Nathaniel Beagley (Pacific Northwest National Laboratory)
A Strategy for Cross Sample Comparisons of Massive Data Sets in the Search for Environmental Biomarkers

Thursday 11:10-11:30, San Marino

Abstract:

The search for environmental biomarkers using laboratory analytical techniques attempts to find chemical compounds that can reliably differentiate between two populations (for example: organisms that have been exposed to a toxin vs. unexposed organisms, sick animals vs. not sick) in a statistically robust way. Our approach uses comprehensive two-dimensional gas chromatography coupled with mass spectrometry (GCxGC-MS) which allows non-invasive screening and provides excellent separation for identification of chemical compounds. The barrier is that GCxGC-MS produces data on the order of 1.5 GB per sample which makes doing comparisons across multiple samples and multiple populations extremely time consuming. We present our strategies for doing statistical comparisons with this massive data set including optimal data storage design and multi-pass analysis algorithms.
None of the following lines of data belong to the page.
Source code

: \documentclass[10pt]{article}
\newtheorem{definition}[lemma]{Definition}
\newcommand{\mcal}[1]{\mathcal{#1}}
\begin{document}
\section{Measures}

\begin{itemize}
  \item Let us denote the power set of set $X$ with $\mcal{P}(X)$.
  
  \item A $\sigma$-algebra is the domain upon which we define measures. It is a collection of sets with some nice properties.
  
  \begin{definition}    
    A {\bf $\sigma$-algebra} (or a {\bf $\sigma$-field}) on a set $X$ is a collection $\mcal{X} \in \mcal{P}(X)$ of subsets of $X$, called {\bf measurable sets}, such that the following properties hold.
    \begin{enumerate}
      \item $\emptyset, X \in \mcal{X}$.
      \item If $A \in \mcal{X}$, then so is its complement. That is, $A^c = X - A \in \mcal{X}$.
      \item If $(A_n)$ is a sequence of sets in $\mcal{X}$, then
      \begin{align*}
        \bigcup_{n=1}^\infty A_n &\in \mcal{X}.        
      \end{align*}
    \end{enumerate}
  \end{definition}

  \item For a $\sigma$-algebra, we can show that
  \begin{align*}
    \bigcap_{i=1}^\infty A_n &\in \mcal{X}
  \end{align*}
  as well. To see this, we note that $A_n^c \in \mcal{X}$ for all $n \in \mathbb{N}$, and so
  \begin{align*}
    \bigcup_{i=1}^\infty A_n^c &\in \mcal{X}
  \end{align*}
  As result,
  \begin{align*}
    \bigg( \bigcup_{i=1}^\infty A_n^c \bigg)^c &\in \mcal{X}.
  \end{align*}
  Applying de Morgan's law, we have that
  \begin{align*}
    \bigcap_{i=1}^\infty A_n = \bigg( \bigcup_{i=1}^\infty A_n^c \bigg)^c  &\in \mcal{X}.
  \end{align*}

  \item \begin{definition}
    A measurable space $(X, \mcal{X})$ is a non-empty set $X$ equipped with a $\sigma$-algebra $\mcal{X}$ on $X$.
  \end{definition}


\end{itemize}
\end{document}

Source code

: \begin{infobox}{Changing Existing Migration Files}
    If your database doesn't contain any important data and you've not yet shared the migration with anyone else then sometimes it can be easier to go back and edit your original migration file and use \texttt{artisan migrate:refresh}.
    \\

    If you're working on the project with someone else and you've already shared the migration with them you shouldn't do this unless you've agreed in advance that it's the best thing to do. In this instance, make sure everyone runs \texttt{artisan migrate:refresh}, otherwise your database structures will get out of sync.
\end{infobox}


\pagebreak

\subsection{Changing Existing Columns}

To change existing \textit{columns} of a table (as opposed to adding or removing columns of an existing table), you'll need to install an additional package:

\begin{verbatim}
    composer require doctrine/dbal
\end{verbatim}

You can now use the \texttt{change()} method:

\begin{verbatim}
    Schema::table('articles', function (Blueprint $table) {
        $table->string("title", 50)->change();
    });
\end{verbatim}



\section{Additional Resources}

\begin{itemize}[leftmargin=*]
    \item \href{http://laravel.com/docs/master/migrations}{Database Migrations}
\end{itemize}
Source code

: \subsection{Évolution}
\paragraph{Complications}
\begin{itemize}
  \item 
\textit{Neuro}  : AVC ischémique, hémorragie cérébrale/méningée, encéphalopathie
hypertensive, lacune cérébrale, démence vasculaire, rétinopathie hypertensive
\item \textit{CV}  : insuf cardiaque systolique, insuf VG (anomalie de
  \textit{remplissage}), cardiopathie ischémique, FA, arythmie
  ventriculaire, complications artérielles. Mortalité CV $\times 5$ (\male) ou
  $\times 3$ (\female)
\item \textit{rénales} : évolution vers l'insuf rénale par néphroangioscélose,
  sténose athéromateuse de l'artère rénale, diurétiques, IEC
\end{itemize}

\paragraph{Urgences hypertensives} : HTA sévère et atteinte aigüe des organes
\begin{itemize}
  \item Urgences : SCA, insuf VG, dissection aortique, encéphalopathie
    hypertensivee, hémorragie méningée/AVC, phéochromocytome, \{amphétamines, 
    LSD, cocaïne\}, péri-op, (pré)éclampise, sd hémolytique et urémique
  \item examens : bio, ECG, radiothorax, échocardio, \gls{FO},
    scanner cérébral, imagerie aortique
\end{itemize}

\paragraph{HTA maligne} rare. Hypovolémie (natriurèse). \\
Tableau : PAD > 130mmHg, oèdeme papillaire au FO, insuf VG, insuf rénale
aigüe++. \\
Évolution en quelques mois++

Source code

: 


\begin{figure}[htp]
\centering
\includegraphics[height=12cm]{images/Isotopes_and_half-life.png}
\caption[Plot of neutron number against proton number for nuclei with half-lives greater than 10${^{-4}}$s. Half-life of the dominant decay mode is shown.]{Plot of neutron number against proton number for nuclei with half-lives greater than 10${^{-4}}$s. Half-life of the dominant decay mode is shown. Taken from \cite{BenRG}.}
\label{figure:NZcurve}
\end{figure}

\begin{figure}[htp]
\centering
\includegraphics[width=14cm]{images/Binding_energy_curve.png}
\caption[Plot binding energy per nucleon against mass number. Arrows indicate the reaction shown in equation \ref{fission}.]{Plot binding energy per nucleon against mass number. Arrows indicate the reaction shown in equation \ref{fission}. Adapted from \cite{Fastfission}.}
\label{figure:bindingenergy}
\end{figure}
Faleh Al-Shameri (George Mason University)
Edward J. Wegman (George Mason University)
Automated Generation of Metadata for Mining Image and Text Data

Thursday 11:30-11:50, San Marino

Abstract:

Recent years have witnessed an explosion in the amount of digitally stored data, the rate at which these data are being generated, and the diversity of disciplines relying on them. They are increasingly important in a wide range of applications including observational sciences, product marketing, and the monitoring and operations of large systems. Massive datasets are also collected routinely in many areas such as astrophysics, particle physics, genetic sequencing, geographical information systems, weather prediction, medical applications, telecommunications, sensors, government databases, and banking.

This research addresses the challenges of autonomous discovery and triage of contextually relevant information in massive and complex datasets. The aim is to extract feature vectors which function as digital object summaries of data from which they are derived, thereby effectively reducing the volume information that needs to be considered. We have developed an automated metadata system that scans for statistically appropriate feature vectors derived from summaries of the data's distributional characteristics. These features allow data miners to use boolean searches to quickly identify relevant portions of the dataset.
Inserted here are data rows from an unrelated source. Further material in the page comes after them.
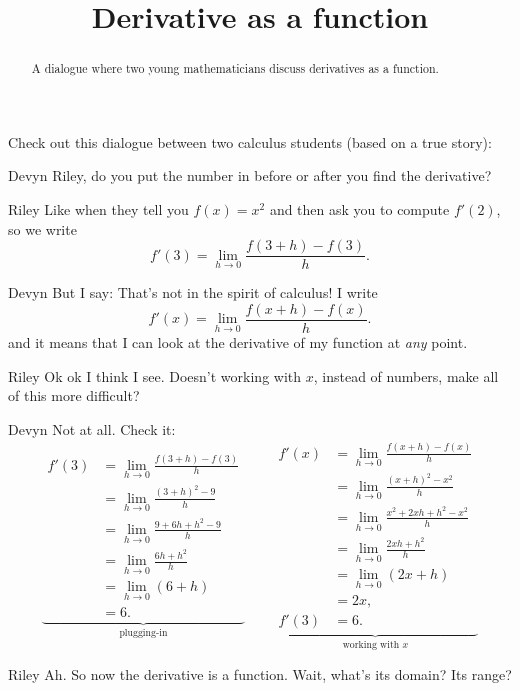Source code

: \documentclass{ximera}
\title[Break-Ground:]{Derivative as a function}
\begin{document}
\begin{abstract}
A dialogue where two young mathematicians discuss derivatives as a function.
\end{abstract}
\maketitle

Check out this dialogue between two calculus students (based on a true
story):

\begin{dialogue}
\item[Devyn] Riley, do you put the number in before or after you find
  the derivative?
\item[Riley] Like when they tell you $f(x) = x^2$ and then ask you to
  compute $f'(2)$, so we write
  \[
  f'(3) = \lim_{h\to 0}\frac{f(3+h)-f(3)}{h}.
  \]
\item[Devyn] But I say: That's not in the spirit of calculus! I
  write
  \[
  f'(x) = \lim_{h\to 0}\frac{f(x+h)-f(x)}{h}.
  \]
  and it means that I can look at the derivative of my function at
  \textit{any} point.
\item[Riley] Ok ok I think I see. Doesn't working with $x$, instead of
  numbers, make all of this more difficult?
\item[Devyn] Not at all. Check it:
  \[
 \underbrace{\begin{aligned}
    f'(3) &= \lim_{h\to 0}\frac{f(3+h)-f(3)}{h}\\
    &= \lim_{h\to 0}\frac{(3+h)^2-9}{h}\\
    &= \lim_{h\to 0}\frac{9+6h+h^2-9}{h}\\
    &= \lim_{h\to 0}\frac{6h+h^2}{h}\\
    &= \lim_{h\to 0}(6+h)\\
    &= 6.
  \end{aligned}}_{\text{plugging-in}}
  \qquad
  \underbrace{\begin{aligned}
    f'(x) &= \lim_{h\to 0}\frac{f(x+h)-f(x)}{h}\\
    &= \lim_{h\to 0}\frac{(x+h)^2-x^2}{h}\\
    &= \lim_{h\to 0}\frac{x^2+2xh+h^2-x^2}{h}\\
    &= \lim_{h\to 0}\frac{2xh+h^2}{h}\\
    &= \lim_{h\to 0}(2x+h)\\
    &= 2x,\\
    f'(3) &=6. 
  \end{aligned}}_{\text{working with $x$}}
  \]
  \item[Riley] Ah. So now the derivative is a function. Wait, what's
    its domain? Its range?
\end{dialogue}
\end{document}
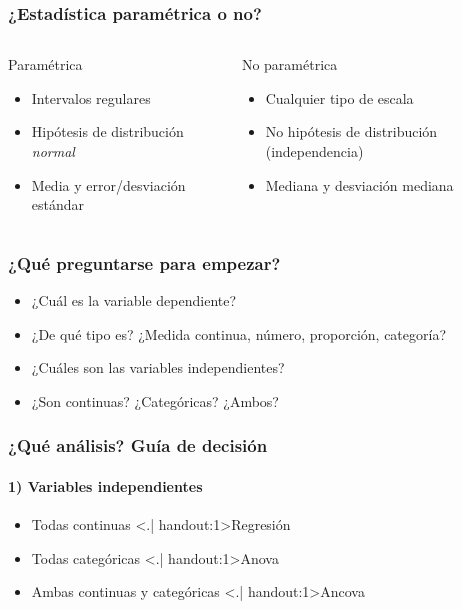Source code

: \documentclass[gray,handout,mathserif]{beamer}
\begin{document}
\begin{frame}[label=paramono]
\frametitle{¿Estad\'istica param\'etrica o no?}
\begin{columns}[t, totalwidth=10cm]
  \begin{column}[]{4.8cm}
    \begin{block}{\alert{Param\'etrica}}
    \begin{itemize}
      \item Intervalos regulares
      \item Hip\'otesis de distribuci\'on \emph{normal}
      \item Media y error/desviaci\'on est\'andar 
    \end{itemize}
    \end{block}
  \end{column}
  \begin{column}[]{4.8cm}
    \begin{block}{\alert{No param\'etrica}}
    \begin{itemize}
      \item Cualquier tipo de escala
      \item No hip\'otesis de distribuci\'on (independencia)
      \item Mediana y desviaci\'on mediana
    \end{itemize}
    \end{block}
  \end{column}
\end{columns}
\end{frame}%


\begin{frame}[label=gestart2]
\frametitle{¿Qu\'e preguntarse para empezar?}
 \begin{itemize}[<+-| handout:1>]
   \item ¿Cu\'al es la variable dependiente? 
   \item ¿De qu\'e tipo es? ¿Medida continua, n\'umero, proporci\'on, categor\'ia?
   \item ¿Cu\'ales son las variables independientes? 
   \item ¿Son continuas? ¿Categ\'oricas? ¿Ambos?
\end{itemize}
\end{frame}%


\begin{frame}[label=whichan1]
\frametitle{¿Qu\'e an\'alisis? Gu\'ia de decisi\'on}
\framesubtitle{1) Variables independientes}
 \begin{itemize}[<+-| handout:1>]
   \item Todas continuas \hfill \alert<.| handout:1>{Regresi\'on}
   \item Todas categ\'oricas \hfill \alert<.| handout:1>{Anova}
   \item Ambas continuas y categ\'oricas \hfill \alert<.| handout:1>{Ancova}
\end{itemize}
\end{frame}%
\end{document}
We consider two types of data here: text and imagery. The text data are documents from the Topic Detection and Tracking (TDT) Pilot Corpus collected by Linguistic Data Consortium of Philadelphia, PA. The TDT corpus comprises a set of 15863 news articles from CNN and Reuters over the period July 1, 1994 to June 30, 1995. Four features are extracted that capture topics, discriminating words, verbs, and word bigrams. These features were attached to each document thus allowing us to identify and retrieve related articles. Remote sensing data were 50 GB of imagery acquired by JPL's Multi-angle Imaging SpectroRadiometer (MISR) instrument, aboard NASA's Terra satellite. This large set of images provides an excellent prototype database for demonstrating feasibility of our system. We developed a set of features derived from gray level co-occurrence matrices (GLCM's) including homogeneity, contrast, dissimilarity, entropy, angular second moment (ASM), and energy.

In this talk we show how feature-based metadata can be used to understand the large-scale structure of massive sets of documents and images. This allows analysts to perform boolean searches based on specific criteria, and data miners to discover previously unknown relationships.